La société de gestion allemande DWS continue à faire le ménage chez ses hauts dirigeants. Quelques mois après la nomination de Stefan Hoops en tant que nouveau directeur général, la filiale de Deutsche Bank a réorganisé plusieurs activités de gestion. La firme de Francfort a ainsi promu Björn Jesch, directeur général de l’activité suisse, au rang de directeur mondial des investissements. Il hérite de la réunion de la direction des investissement, des gestions multi-actifs et solutions, et du centre de recherche. Cette équipe fusionnée sera chargée d’identifier les thèmes d’investissement tactiques et stratégiques dans toutes les classes d’actifs liquides et illiquides. Il conserve en parallèle son poste de dirigeant du bureau suisse. La société de gestion allemande a également regroupé les divisions de gestion active en actions et en obligations au sein de l’unité opérationnelle dénommée «Active». Vincenzo Vedda, jusqu’ici directeur de la couverture des clients en EMEA hors Allemagne ainsi que directeur de l’activité wholesale, sera chargé de la direction de cette unité en tant que responsable des activités Active Equity et Fixed Income Active. DWS a aussi fusionné les activités de solutions d’investissements systématiques et de trading pour créer une nouvelle unité dénommée « Systematic Solution and Implementation Platform ». Fiona Basset, actuellement responsable mondiale des solutions d’investissements systématiques, dirigera cette nouvelle division. Du coté du département de la couverture clients, Vincent Vedda sera remplacé par Alexia Giugni, responsable de pays pour l’Italie, et Gero Schomann, actuellement responsable de la couverture des clients en Allemagne et en Autriche. Alexia Giugni prendra la tête de la division de la couverture client dans la région EMEA hors Allemagne et Autriche. Gero Schomann, pour sa part, a été promu en tant que directeur mondial de la couverture de la clientèle wholesale. Tous les deux continueront d’exercer leurs responsabilités existantes. DWS gérait 833 milliards d’euros d’actifs au 30 juin 2022.

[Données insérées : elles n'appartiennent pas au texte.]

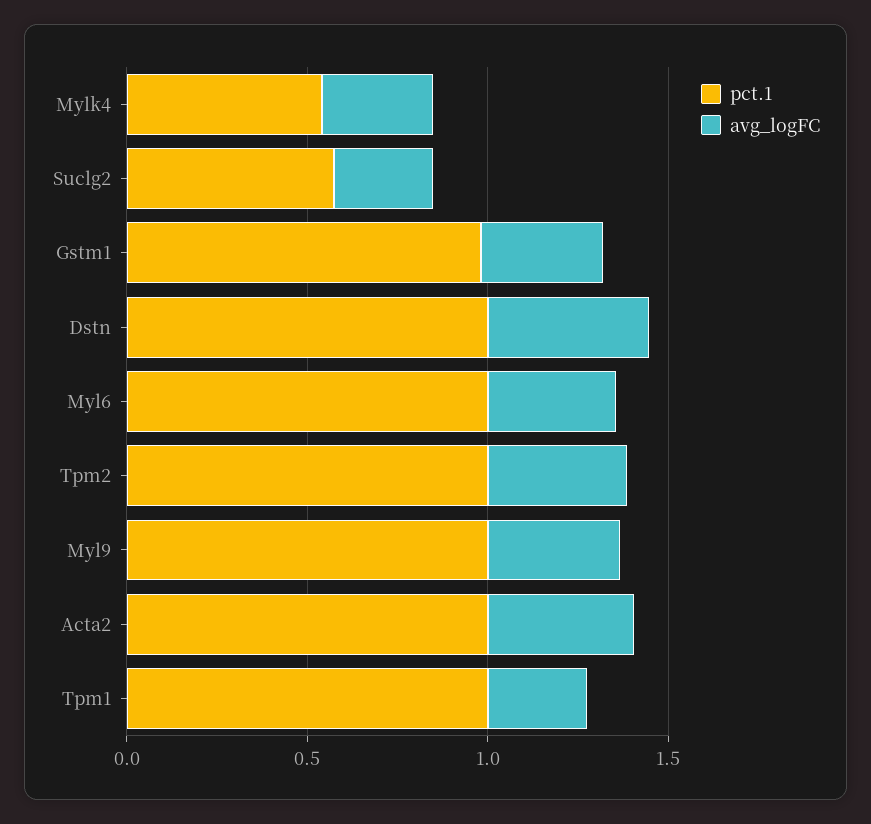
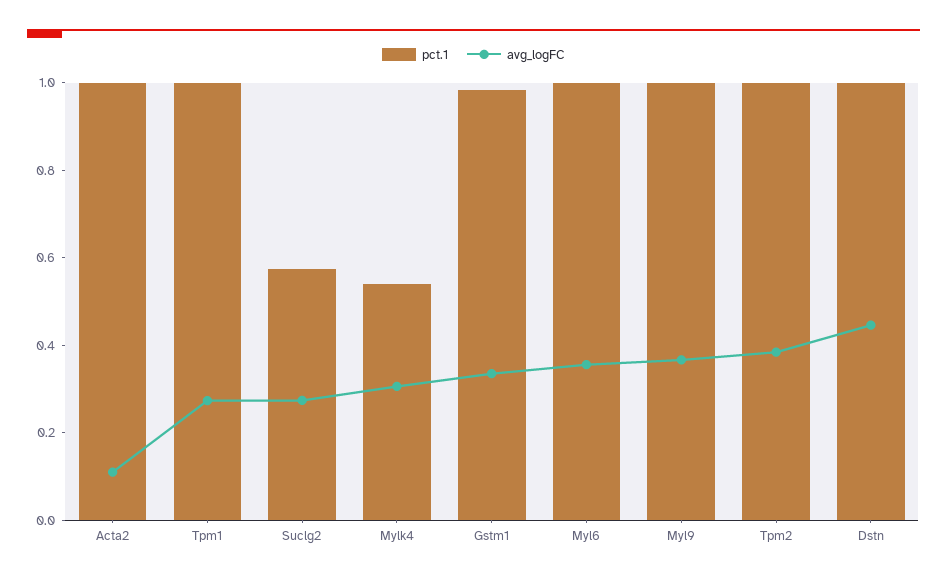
avg_logFC, Acta2: 0.4 -> 0.1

L’émetteur de fonds indiciels WisdomTree vient de lancer un nouvel ETF qui vise à investir dans le secteur de l’automobile ainsi que de la mobilité future. Dénommé WisdomTree Global Automotive Innovators Ucits ETF (WCAR), ce fonds est coté depuis le 27 septembre sur Börse Xetra et Borsa Italiana. Il sera coté sur la Bourse londonienne London Stock Exchange à partir du 28 septembre. Le total des frais sur encours s’élève à 0,45%. Ce fonds est disponible en Autriche, au Danemark, en Espagne, en Finlande, en France, en Italie, au Luxembourg, aux Pays-Bas, au Royaume-Uni et en Suède. Cet ETF répliquera l’indice WisdomTree Berylls LeanVal Global Automotive Innovators NTR, qui couvre l’écosystème automobile et de la mobilité. Il vise également à identifier des entreprises innovantes dans ce secteur. Cela inclut des segments comme les équipementiers, les fournisseurs, les concessionnaires automobiles, les prestataires de services de mobilité et les fournisseurs d’infrastructures. WisdomTree s’est associé avec Berylls Strategy Advisors et LeanVal Research afin de créer cet indice. Berylls opère sur les tendances qui façonnent l’avenir du secteur de l’automobile et de la mobilité. LeanVal est un groupe de la recherche numérique dans le secteur de la gestion d’actifs.